Odyssey 2018 - Boosting the Performance of Spoofing Detection Systems on Replay Attacks Using q-Logarithm Domain Feature Normalization June 29, 2018
Text-dependent Speaker Recognition
Md Jahangir Alam, Gautam Bhattacharya and Patrick Kenny
Feature normalization strategies help to compensate for the effects of environmental mismatch and are normally incorporated into the feature extraction framework after applying a logarithmic or power function nonlinearity. For spoofing detection systems in the presence of voice conversion and speech synthesis-based spoofing attacks, feature normalization is found to be harmful. However when it comes to spoofing detection for replay attacks, normalization of features aids to reduce equal error rates significantly.

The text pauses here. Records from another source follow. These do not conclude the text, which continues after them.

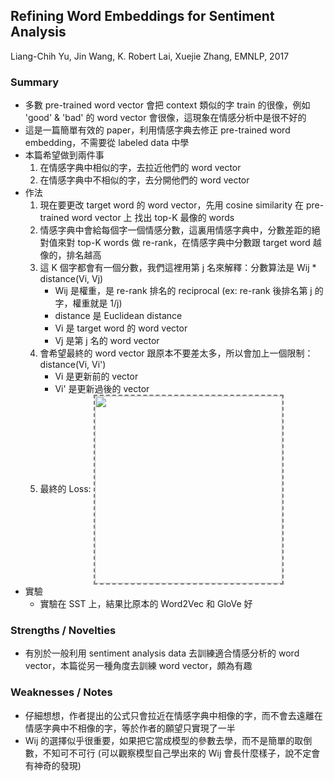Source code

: ## Refining Word Embeddings for Sentiment Analysis

Liang-Chih Yu, Jin Wang, K. Robert Lai, Xuejie Zhang, EMNLP, 2017

### Summary
- 多數 pre-trained word vector 會把 context 類似的字 train 的很像，例如 'good' & 'bad' 的 word vector 會很像，這現象在情感分析中是很不好的 
- 這是一篇簡單有效的 paper，利用情感字典去修正 pre-trained word embedding，不需要從 labeled data 中學
- 本篇希望做到兩件事
	1. 在情感字典中相似的字，去拉近他們的 word vector
	2. 在情感字典中不相似的字，去分開他們的 word vector
- 作法
	1. 現在要更改 target word 的 word vector，先用 cosine similarity 在 pre-trained word vector 上 找出 top-K 最像的 words
	2. 情感字典中會給每個字一個情感分數，這裏用情感字典中，分數差距的絕對值來對 top-K words 做 re-rank，在情感字典中分數跟 target word 越像的，排名越高
	3. 這 K 個字都會有一個分數，我們這裡用第 j 名來解釋：分數算法是 Wij * distance(Vi, Vj)
		- Wij 是權重，是 re-rank 排名的 reciprocal (ex: re-rank 後排名第 j 的字，權重就是 1/j)
		- distance 是 Euclidean distance
        - Vi 是 target word 的 word vector
        - Vj 是第 j 名的 word vector
    4. 會希望最終的 word vector 跟原本不要差太多，所以會加上一個限制：distance(Vi, Vi')
        - Vi 是更新前的 vector
        - Vi' 是更新過後的 vector
    5. 最終的 Loss: 
    <img align='center' style="border-color:gray;border-width:2px;border-style:dashed"   src='https://github.com/brianhuang1019/SA-papers/blob/img/loss.png' padding='5px' height="300px"></img>
- 實驗
	- 實驗在 SST 上，結果比原本的 Word2Vec 和 GloVe 好

### Strengths / Novelties
- 有別於一般利用 sentiment analysis data 去訓練適合情感分析的 word vector，本篇從另一種角度去訓練 word vector，頗為有趣

### Weaknesses / Notes
- 仔細想想，作者提出的公式只會拉近在情感字典中相像的字，而不會去遠離在情感字典中不相像的字，等於作者的願望只實現了一半
- Wij 的選擇似乎很重要，如果把它當成模型的參數去學，而不是簡單的取倒數，不知可不可行 (可以觀察模型自己學出來的 Wij 會長什麼樣子，說不定會有神奇的發現)
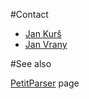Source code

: #Contact

-  [Jan Kurš](%base_url%/staff/kursjan)
-  [Jan Vrany](https://bitbucket.org/janvrany/)

#See also

[PetitParser](%base_url%/research/helvetia/petitparser) page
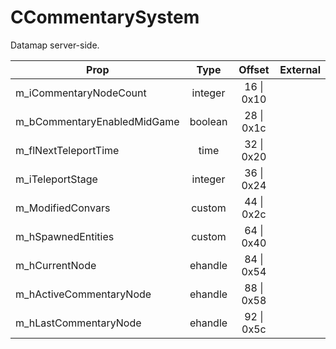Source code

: # CCommentarySystem

Datamap server-side.

|Prop|Type|Offset|External|
|---|:-:|:-:|--:|
|m_iCommentaryNodeCount|integer|16 \| 0x10||
|m_bCommentaryEnabledMidGame|boolean|28 \| 0x1c||
|m_flNextTeleportTime|time|32 \| 0x20||
|m_iTeleportStage|integer|36 \| 0x24||
|m_ModifiedConvars|custom|44 \| 0x2c||
|m_hSpawnedEntities|custom|64 \| 0x40||
|m_hCurrentNode|ehandle|84 \| 0x54||
|m_hActiveCommentaryNode|ehandle|88 \| 0x58||
|m_hLastCommentaryNode|ehandle|92 \| 0x5c||
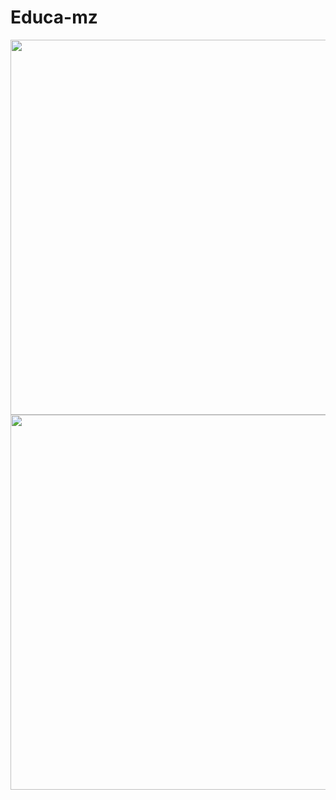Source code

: # Educa-mz
<div align="start">
  <a href="https://github.com/agostinhodossantos">
  <img height="600em" src="https://raw.githubusercontent.com/Agostinhodossantos/Educa-mz/main/Screenshoot/educa.jpg"/>
  <img height="600em" src="https://raw.githubusercontent.com/Agostinhodossantos/Educa-mz/main/Screenshoot/confer.jpg"/>
</div>
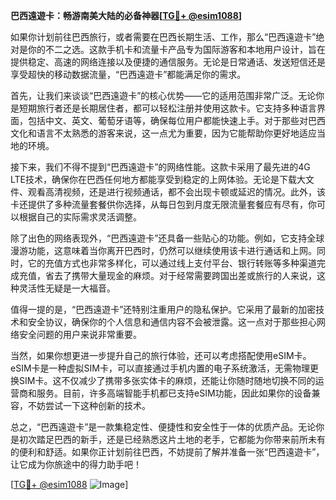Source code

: **巴西遠遊卡：畅游南美大陆的必备神器[[TG💪+ @esim1088](https://t.me/s/esim1088)]**

如果你计划前往巴西旅行，或者需要在巴西长期生活、工作，那么“巴西遠遊卡”绝对是你的不二之选。这款手机卡和流量卡产品专为国际游客和本地用户设计，旨在提供稳定、高速的网络连接以及便捷的通信服务。无论是日常通话、发送短信还是享受超快的移动数据流量，“巴西遠遊卡”都能满足你的需求。

首先，让我们来谈谈“巴西遠遊卡”的核心优势——它的适用范围非常广泛。无论你是短期旅行者还是长期居住者，都可以轻松注册并使用这款卡。它支持多种语言界面，包括中文、英文、葡萄牙语等，确保每位用户都能快速上手。对于那些对巴西文化和语言不太熟悉的游客来说，这一点尤为重要，因为它能帮助你更好地适应当地的环境。

接下来，我们不得不提到“巴西遠遊卡”的网络性能。这款卡采用了最先进的4G LTE技术，确保你在巴西任何地方都能享受到稳定的上网体验。无论是下载大文件、观看高清视频，还是进行视频通话，都不会出现卡顿或延迟的情况。此外，该卡还提供了多种流量套餐供你选择，从每日包到月度无限流量套餐应有尽有，你可以根据自己的实际需求灵活调整。

除了出色的网络表现外，“巴西遠遊卡”还具备一些贴心的功能。例如，它支持全球漫游功能，这意味着当你离开巴西时，仍然可以继续使用该卡进行通话和上网。同时，它的充值方式也非常多样化，可以通过线上支付平台、银行转账等多种渠道完成充值，省去了携带大量现金的麻烦。对于经常需要跨国出差或旅行的人来说，这种灵活性无疑是一大福音。

值得一提的是，“巴西遠遊卡”还特别注重用户的隐私保护。它采用了最新的加密技术和安全协议，确保你的个人信息和通信内容不会被泄露。这一点对于那些担心网络安全问题的用户来说非常重要。

当然，如果你想更进一步提升自己的旅行体验，还可以考虑搭配使用eSIM卡。eSIM卡是一种虚拟SIM卡，可以直接通过手机内置的电子系统激活，无需物理更换SIM卡。这不仅减少了携带多张实体卡的麻烦，还能让你随时随地切换不同的运营商和服务。目前，许多高端智能手机都已支持eSIM功能，因此如果你的设备兼容，不妨尝试一下这种创新的技术。

总之，“巴西遠遊卡”是一款集稳定性、便捷性和安全性于一体的优质产品。无论你是初次踏足巴西的新手，还是已经熟悉这片土地的老手，它都能为你带来前所未有的便利和舒适。如果你正计划前往巴西，不妨提前了解并准备一张“巴西遠遊卡”，让它成为你旅途中的得力助手吧！

[[TG💪+ @esim1088](https://t.me/s/esim1088) ![Image](https://i.postimg.cc/4NQfJmqS/Snipaste-2025-05-13-00-14-12.png)]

In this work, we use discrete Fourier transform (DFT)-based spectral and product spectral features with feature normalization applied in the q-log domain. The q-log function acts as intermediate domain between linear and log domains for normalization of the features. After that, the final features are extracted by applying a principal component analysis technique to the log DFT and product power spectra. Experimental results on the version 2 of second ASVspoof2017 challenge evaluation data show that normalizing features in q-log domain results in relative reduction of equal error rates by approximately 5%. Over all four baseline systems, the DFT spectral features, normalized in the q-log domain, provides an average relative improvement of 28%.
Cite as: Alam, M.J., Bhattacharya, G., Kenny, P. (2018) Boosting the Performance of Spoofing Detection Systems on Replay Attacks Using q-Logarithm Domain Feature Normalization. Proc. Odyssey 2018 The Speaker and Language Recognition Workshop, 393-398, DOI: 10.21437/Speaker Odyssey.2018-55.